BRAVO
I've been put in a position of learning multiple API's and scripting
languages at once.
I appreciate the below comment. Some documentation is worse than an utter
lack of documentation.
-----Original Message-----
From: [EMAIL PROTECTED] <[EMAIL PROTECTED]>
To: [EMAIL PROTECTED] <[EMAIL PROTECTED]>
Date: Thursday, April 27, 2000 8:47 PM
Subject: [REBOL] RE: REBOL and e-commerce Re:(5)
>Thank you Allen. I plead guilty to not having fully studied the user guide
>which is the closest thing to comprehensive documentation. At least I
scanned
>it carefully (more than you can say for most programmers)!
>
>The Guide takes a worm's eye view of the territory, not a bird's eye view.
It
>reminds me of the old Inside Macintosh books. I tried to learn Mac
programming
>from those books (thick as they were) and got absolutely nowhere.
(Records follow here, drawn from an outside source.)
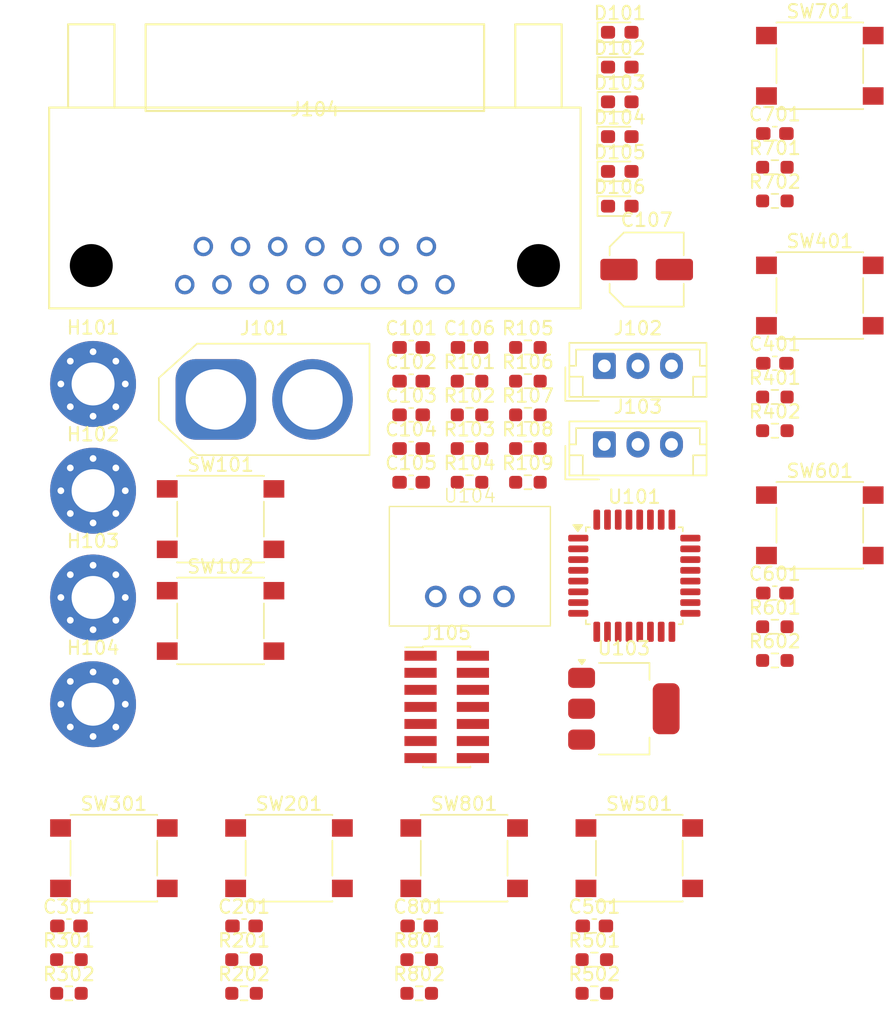
<source format=kicad_pcb>
(kicad_pcb
	(version 20240108)
	(generator "pcbnew")
	(generator_version "8.0")
	(general
		(thickness 1.6)
		(legacy_teardrops no)
	)
	(paper "A4")
	(layers
		(0 "F.Cu" signal)
		(31 "B.Cu" signal)
		(32 "B.Adhes" user "B.Adhesive")
		(33 "F.Adhes" user "F.Adhesive")
		(34 "B.Paste" user)
		(35 "F.Paste" user)
		(36 "B.SilkS" user "B.Silkscreen")
		(37 "F.SilkS" user "F.Silkscreen")
		(38 "B.Mask" user)
		(39 "F.Mask" user)
		(40 "Dwgs.User" user "User.Drawings")
		(41 "Cmts.User" user "User.Comments")
		(42 "Eco1.User" user "User.Eco1")
		(43 "Eco2.User" user "User.Eco2")
		(44 "Edge.Cuts" user)
		(45 "Margin" user)
		(46 "B.CrtYd" user "B.Courtyard")
		(47 "F.CrtYd" user "F.Courtyard")
		(48 "B.Fab" user)
		(49 "F.Fab" user)
		(50 "User.1" user)
		(51 "User.2" user)
		(52 "User.3" user)
		(53 "User.4" user)
		(54 "User.5" user)
		(55 "User.6" user)
		(56 "User.7" user)
		(57 "User.8" user)
		(58 "User.9" user)
	)
	(setup
		(pad_to_mask_clearance 0)
		(allow_soldermask_bridges_in_footprints no)
		(pcbplotparams
			(layerselection 0x00010fc_ffffffff)
			(plot_on_all_layers_selection 0x0000000_00000000)
			(disableapertmacros no)
			(usegerberextensions no)
			(usegerberattributes yes)
			(usegerberadvancedattributes yes)
			(creategerberjobfile yes)
			(dashed_line_dash_ratio 12.000000)
			(dashed_line_gap_ratio 3.000000)
			(svgprecision 4)
			(plotframeref no)
			(viasonmask no)
			(mode 1)
			(useauxorigin no)
			(hpglpennumber 1)
			(hpglpenspeed 20)
			(hpglpendiameter 15.000000)
			(pdf_front_fp_property_popups yes)
			(pdf_back_fp_property_popups yes)
			(dxfpolygonmode yes)
			(dxfimperialunits yes)
			(dxfusepcbnewfont yes)
			(psnegative no)
			(psa4output no)
			(plotreference yes)
			(plotvalue yes)
			(plotfptext yes)
			(plotinvisibletext no)
			(sketchpadsonfab no)
			(subtractmaskfromsilk no)
			(outputformat 1)
			(mirror no)
			(drillshape 1)
			(scaleselection 1)
			(outputdirectory "")
		)
	)
	(net 0 "")
	(net 1 "+3.3V")
	(net 2 "GND")
	(net 3 "NRST")
	(net 4 "+5V")
	(net 5 "BTN_1")
	(net 6 "BTN_2")
	(net 7 "BTN_3")
	(net 8 "BTN_4")
	(net 9 "BTN_5")
	(net 10 "BTN_6")
	(net 11 "BTN_7")
	(net 12 "Net-(D101-A)")
	(net 13 "Net-(D102-A)")
	(net 14 "Net-(D103-A)")
	(net 15 "Net-(D104-A)")
	(net 16 "Net-(D105-A)")
	(net 17 "Net-(D106-A)")
	(net 18 "Net-(J101-Pin_2)")
	(net 19 "+12V")
	(net 20 "UART_HD_XL430")
	(net 21 "PWM_TIM2_CH2")
	(net 22 "I2C_SCL")
	(net 23 "PWM_TIM1_CH2")
	(net 24 "PWM_TIM2_CH1")
	(net 25 "PWM_TIM1_CH4")
	(net 26 "PWM_TIM1_CH1")
	(net 27 "I2C_SDA")
	(net 28 "PWM_TIM1_CH3")
	(net 29 "unconnected-(J105-JTDI{slash}NC-Pad10)")
	(net 30 "UART_DEBUG_RX")
	(net 31 "SWDIO")
	(net 32 "unconnected-(J105-NC-Pad2)")
	(net 33 "UART_DEBUG_TX")
	(net 34 "unconnected-(J105-NC-Pad1)")
	(net 35 "SWCLK")
	(net 36 "unconnected-(J105-JTDO{slash}SWO-Pad8)")
	(net 37 "unconnected-(J105-JRCLK{slash}NC-Pad9)")
	(net 38 "LED1")
	(net 39 "LED2")
	(net 40 "LED3")
	(net 41 "Net-(U101-PH3)")
	(net 42 "Net-(SW201-A)")
	(net 43 "Net-(SW301-A)")
	(net 44 "Net-(SW401-A)")
	(net 45 "Net-(SW501-A)")
	(net 46 "Net-(SW601-A)")
	(net 47 "Net-(SW701-A)")
	(net 48 "Net-(SW801-A)")
	(net 49 "unconnected-(U101-PC15-Pad3)")
	(net 50 "unconnected-(U101-PC14-Pad2)")
	(footprint "Resistor_SMD:R_0603_1608Metric_Pad0.98x0.95mm_HandSolder" (layer "F.Cu") (at 114.075 124.815))
	(footprint "Button_Switch_SMD:SW_Push_1P1T_NO_6x6mm_H9.5mm" (layer "F.Cu") (at 156.975 89.96))
	(footprint "Button_Switch_SMD:SW_Push_1P1T_NO_6x6mm_H9.5mm" (layer "F.Cu") (at 156.975 72.85))
	(footprint "Resistor_SMD:R_0603_1608Metric_Pad0.98x0.95mm_HandSolder" (layer "F.Cu") (at 153.625 100.025))
	(footprint "Button_Switch_SMD:SW_Push_1P1T_NO_6x6mm_H9.5mm" (layer "F.Cu") (at 112.325 97.08))
	(footprint "Package_TO_SOT_SMD:SOT-223-3_TabPin2" (layer "F.Cu") (at 142.375 103.62))
	(footprint "Capacitor_SMD:C_0603_1608Metric_Pad1.08x0.95mm_HandSolder" (layer "F.Cu") (at 126.525 76.715))
	(footprint "Resistor_SMD:R_0603_1608Metric_Pad0.98x0.95mm_HandSolder" (layer "F.Cu") (at 135.225 86.755))
	(footprint "Resistor_SMD:R_0603_1608Metric_Pad0.98x0.95mm_HandSolder" (layer "F.Cu") (at 130.875 84.245))
	(footprint "Capacitor_SMD:C_0603_1608Metric_Pad1.08x0.95mm_HandSolder" (layer "F.Cu") (at 126.525 81.735))
	(footprint "LED_SMD:LED_0603_1608Metric_Pad1.05x0.95mm_HandSolder" (layer "F.Cu") (at 142.07 55.835))
	(footprint "Capacitor_SMD:C_0603_1608Metric_Pad1.08x0.95mm_HandSolder" (layer "F.Cu") (at 114.075 119.795))
	(footprint "Connector_PinHeader_1.27mm:PinHeader_2x07_P1.27mm_Vertical_SMD" (layer "F.Cu") (at 129.175 103.485))
	(footprint "Capacitor_SMD:C_0603_1608Metric_Pad1.08x0.95mm_HandSolder" (layer "F.Cu") (at 126.525 84.245))
	(footprint "Capacitor_SMD:C_Elec_5x5.4" (layer "F.Cu") (at 144.075 70.915))
	(footprint "Button_Switch_SMD:SW_Push_1P1T_NO_6x6mm_H9.5mm" (layer "F.Cu") (at 156.975 55.74))
	(footprint "MountingHole:MountingHole_3.2mm_M3_Pad_Via" (layer "F.Cu") (at 102.825 87.385))
	(footprint "Capacitor_SMD:C_0603_1608Metric_Pad1.08x0.95mm_HandSolder" (layer "F.Cu") (at 130.875 76.715))
	(footprint "LED_SMD:LED_0603_1608Metric_Pad1.05x0.95mm_HandSolder" (layer "F.Cu") (at 142.07 63.605))
	(footprint "Capacitor_SMD:C_0603_1608Metric_Pad1.08x0.95mm_HandSolder" (layer "F.Cu") (at 153.625 77.895))
	(footprint "MountingHole:MountingHole_3.2mm_M3_Pad_Via" (layer "F.Cu") (at 102.825 95.335))
	(footprint "Resistor_SMD:R_0603_1608Metric_Pad0.98x0.95mm_HandSolder" (layer "F.Cu") (at 135.225 79.225))
	(footprint "LED_SMD:LED_0603_1608Metric_Pad1.05x0.95mm_HandSolder" (layer "F.Cu") (at 142.07 53.245))
	(footprint "Resistor_SMD:R_0603_1608Metric_Pad0.98x0.95mm_HandSolder" (layer "F.Cu") (at 153.625 65.805))
	(footprint "Resistor_SMD:R_0603_1608Metric_Pad0.98x0.95mm_HandSolder" (layer "F.Cu") (at 135.225 76.715))
	(footprint "Resistor_SMD:R_0603_1608Metric_Pad0.98x0.95mm_HandSolder" (layer "F.Cu") (at 153.625 63.295))
	(footprint "Connector_JST:JST_EH_B3B-EH-A_1x03_P2.50mm_Vertical" (layer "F.Cu") (at 140.925 83.935))
	(footprint "Resistor_SMD:R_0603_1608Metric_Pad0.98x0.95mm_HandSolder" (layer "F.Cu") (at 114.075 122.305))
	(footprint "MountingHole:MountingHole_3.2mm_M3_Pad_Via" (layer "F.Cu") (at 102.825 79.435))
	(footprint "Button_Switch_SMD:SW_Push_1P1T_NO_6x6mm_H9.5mm" (layer "F.Cu") (at 112.325 89.5))
	(footprint "LED_SMD:LED_0603_1608Metric_Pad1.05x0.95mm_HandSolder" (layer "F.Cu") (at 142.07 61.015))
	(footprint "Resistor_SMD:R_0603_1608Metric_Pad0.98x0.95mm_HandSolder" (layer "F.Cu") (at 101.025 124.815))
	(footprint "Resistor_SMD:R_0603_1608Metric_Pad0.98x0.95mm_HandSolder" (layer "F.Cu") (at 127.125 122.305))
	(footprint "Resistor_SMD:R_0603_1608Metric_Pad0.98x0.95mm_HandSolder" (layer "F.Cu") (at 153.625 82.915))
	(footprint "Capacitor_SMD:C_0603_1608Metric_Pad1.08x0.95mm_HandSolder" (layer "F.Cu") (at 140.175 119.795))
	(footprint "Capacitor_SMD:C_0603_1608Metric_Pad1.08x0.95mm_HandSolder" (layer "F.Cu") (at 127.125 119.795))
	(footprint "Library:173010542" (layer "F.Cu") (at 130.9 95.26))
	(footprint "LED_SMD:LED_0603_1608Metric_Pad1.05x0.95mm_HandSolder" (layer "F.Cu") (at 142.07 66.195))
	(footprint "Resistor_SMD:R_0603_1608Metric_Pad0.98x0.95mm_HandSolder" (layer "F.Cu") (at 135.225 84.245))
	(footprint "Resistor_SMD:R_0603_1608Metric_Pad0.98x0.95mm_HandSolder"
		(layer "F.Cu")
		(uuid "bddaeeda-462f-4a69-aad7-4915a559629c")
		(at 140.175 124.815)
		(descr "Resistor SMD 0603 (1608 Metric), square (rectangular) end terminal, IPC_7351 nominal with elongated pad for handsoldering. (Body size source: IPC-SM-782 page 72, https://www.pcb-3d.com/wordpress/wp-content/uploads/ipc-sm-782a_amendment_1_and_2.pdf), generated with kicad-footprint-generator")
		(tags "resistor handsolder")
		(property "Reference" "R502"
			(at 0 -1.43 0)
			(layer "F.SilkS")
			(uuid "04cadf26-4800-4afc-bb2b-327f93e103b1")
			(effects
				(font
					(size 1 1)
					(thickness 0.15)
				)
			)
		)
		(property "Value" "10k"
			(at 0 1.43 0)
			(layer "F.Fab")
			(uuid "15c65036-2053-4f01-ac29-593fb9ee56c8")
			(effects
				(font
					(size 1 1)
					(thickness 0.15)
				)
			)
		)
		(property "Footprint" "Resistor_SMD:R_0603_1608Metric_Pad0.98x0.95mm_HandSolder"
			(at 0 0 0)
			(unlocked yes)
			(layer "F.Fab")
			(hide yes)
			(uuid "fbee49e2-7bbc-487a-a80b-cc7e5e8646eb")
			(effects
		
... [138807 chars truncated]
</source>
A
magazine
>article hit the nail on the head when it paraphrased the Mac API as the
assembly
>language of interface programming.
>
>I work as a professional software engineer and know several languages,
compiled
>and interpreted. Learning curves are not mysteries to me; I know what they
look
>like.
>
>The real point I am trying to make is that a dictionary-style
documentation, or
>slew of examples, is the hard way to learn anything. I could tell you to
learn
>the English language by reading the dictionary. Technically speaking it
covers
>everything you need to know, but then again -- it doesn't. The Guide takes
an
>approach that is just barely one level above a dictionary. It categorizes
REBOL
>thingys into groups of thingys without saying what makes a REBOL program a
REBOL
>program.
>
>There needs an architecture discussion to lend coherence to the whole
situation.
>Especially useful would be
>
>- background philosophy
> (why REBOL? what's better about it? white paper time!)
>
>- comparison with another language doing the same task
> (esp. Perl which seems to be the main competition --
> comparative examples are often the most important)
>
>- visual block diagrams instead of words
> (show me the chain of evaluation in a flow chart
> not a dictionary presentation which asks me to reconstruct
> the flow based on dry definitions)
>
>- clarification of the 31 flavors of REBOL
> (/core, /view, /whatever /else) - what are they, when
> are they planned to ship, what is the price tag,
> why so many flavors
>
>- clarification of exactly what things are done
> behind the scenes and how
> (memory alloc, run time typing, etc.)
>
>These suggestions are given in a spirit of constructive critique. The
point
>here is to convey the mind of the language designer to the readers. Then
>examples will fall neatly into place.
>
>Mark
>
>
>
>-----Original Message-----
>From: [EMAIL PROTECTED] [mailto:[EMAIL PROTECTED]]
>Sent: Thursday, April 27, 2000 7:15 PM
>To: [EMAIL PROTECTED]
>Subject: [REBOL] REBOL and e-commerce Re:(5)
>
>
>Hi Mark,
>
>All Rebol scripts are documentation, don't look for all your answers in
manuals,
>spend time reading the example scripts, each one is a mini how-to document.